Task objective =>
Take the listing below and print exactly the lines starting at the line containing "left shoulder: (405, 378)" and ending at the line containing "left wrist: (375, 279)", both ends included, and no others.

Supplied data =>
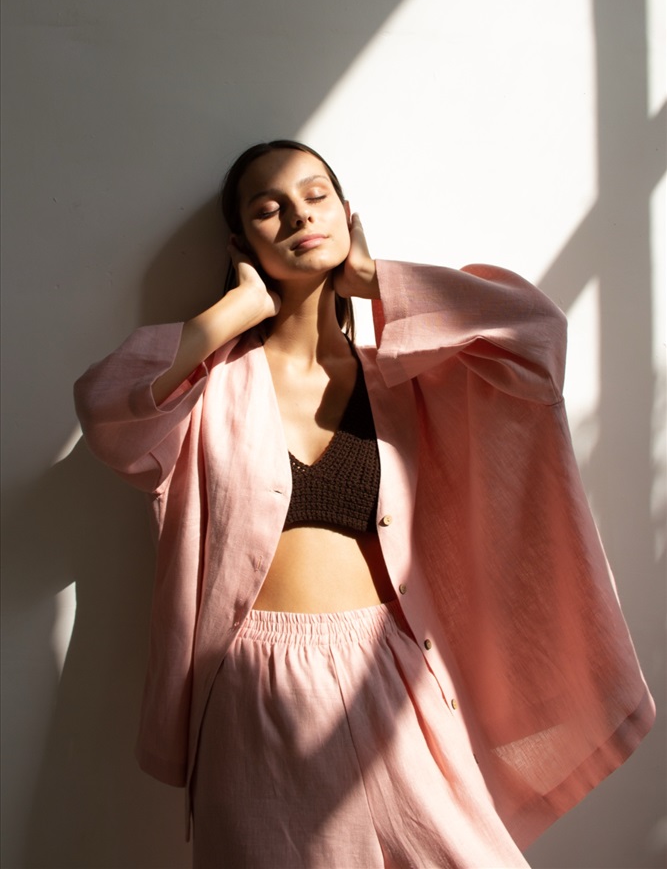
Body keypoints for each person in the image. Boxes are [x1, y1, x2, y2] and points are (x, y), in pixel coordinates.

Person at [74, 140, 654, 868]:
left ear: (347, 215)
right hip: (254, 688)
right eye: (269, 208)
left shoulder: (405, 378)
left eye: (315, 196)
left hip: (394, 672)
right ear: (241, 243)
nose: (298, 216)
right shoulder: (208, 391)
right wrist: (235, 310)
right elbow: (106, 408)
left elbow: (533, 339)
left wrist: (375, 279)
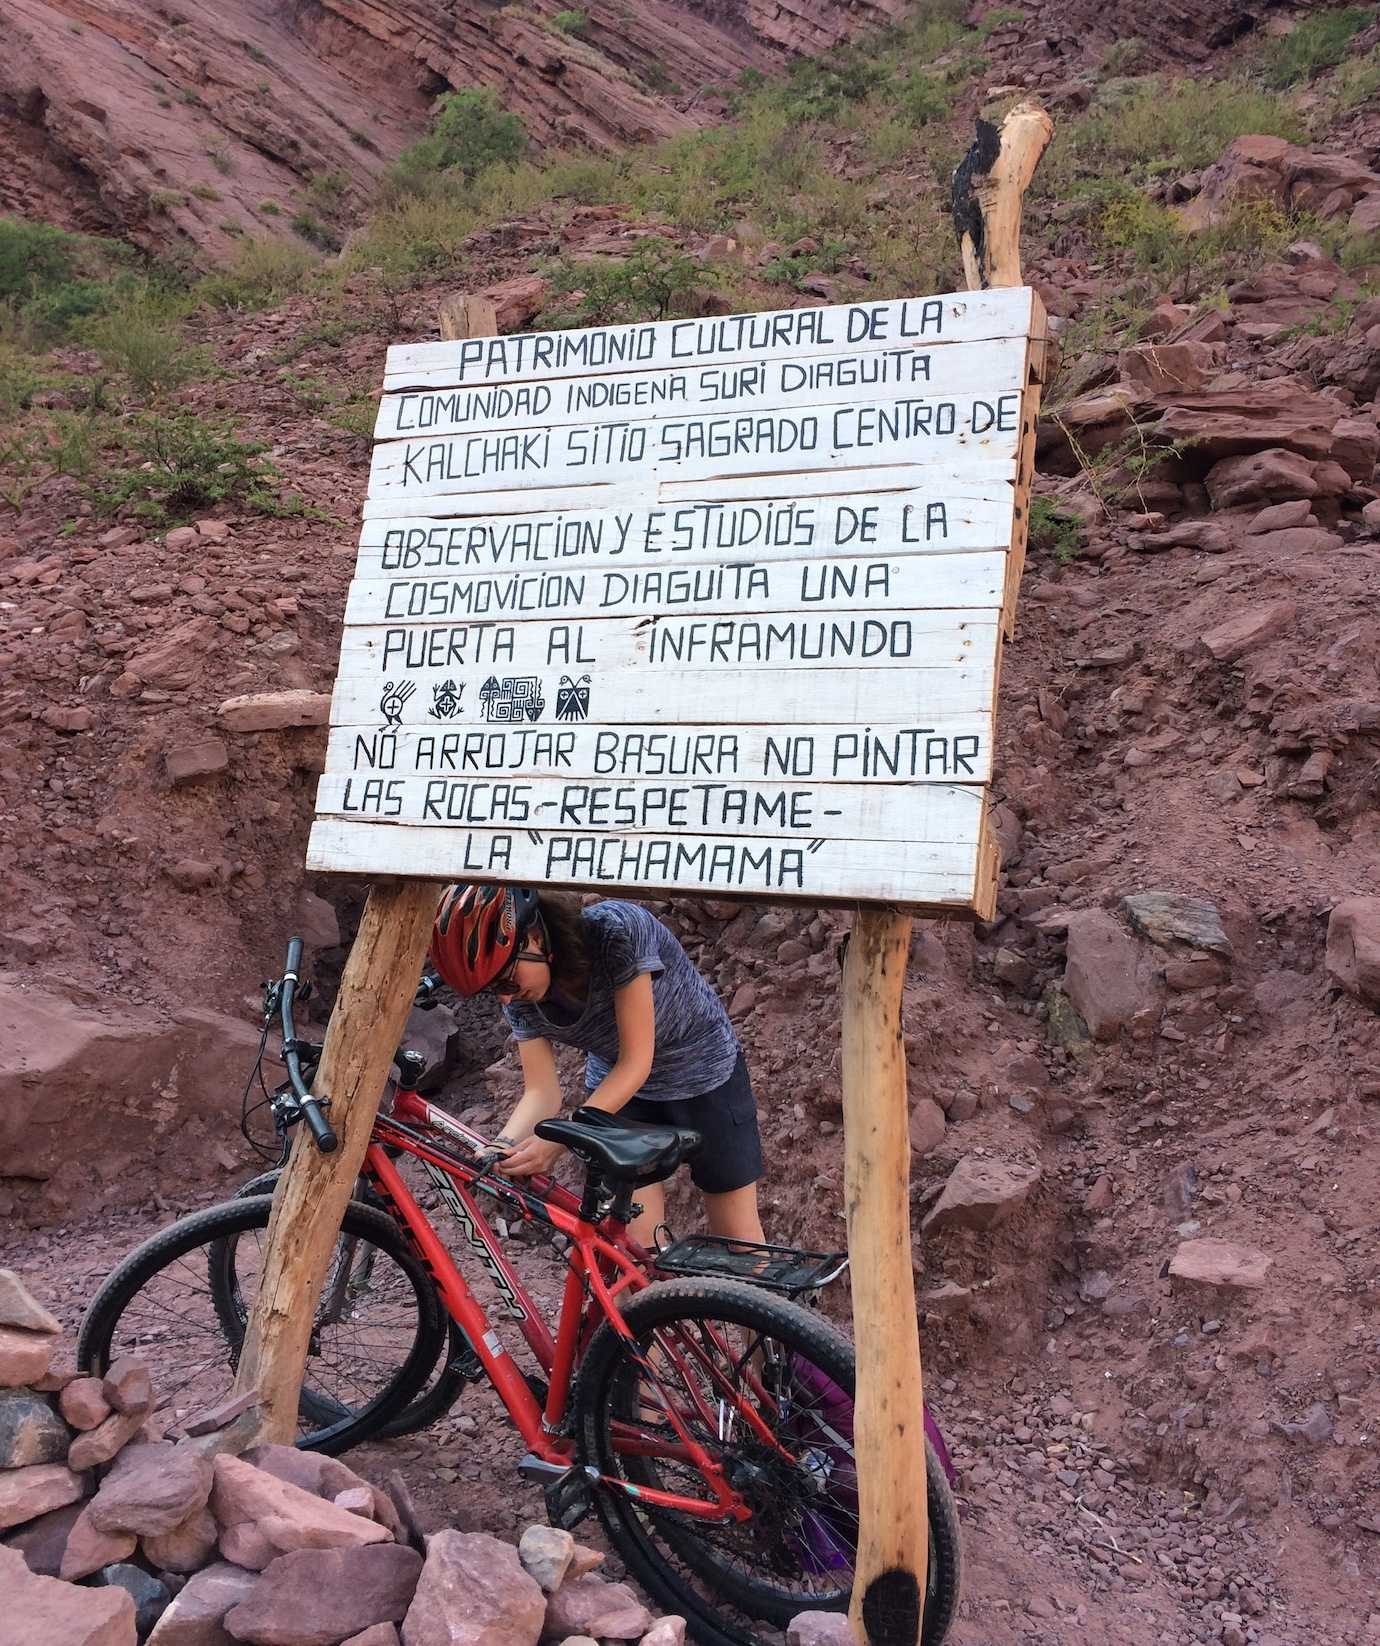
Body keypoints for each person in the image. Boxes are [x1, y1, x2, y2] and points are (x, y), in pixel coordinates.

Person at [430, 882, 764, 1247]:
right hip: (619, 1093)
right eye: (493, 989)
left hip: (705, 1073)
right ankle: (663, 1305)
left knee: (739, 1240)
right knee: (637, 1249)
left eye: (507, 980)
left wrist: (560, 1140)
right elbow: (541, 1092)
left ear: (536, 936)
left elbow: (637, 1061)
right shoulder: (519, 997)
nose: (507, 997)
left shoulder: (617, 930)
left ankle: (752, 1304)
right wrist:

Written answer =>
left shoulder: (405, 378)
left eye: (315, 196)
left hip: (394, 672)
right ear: (241, 243)
nose: (298, 216)
right shoulder: (208, 391)
right wrist: (235, 310)
right elbow: (106, 408)
left elbow: (533, 339)
left wrist: (375, 279)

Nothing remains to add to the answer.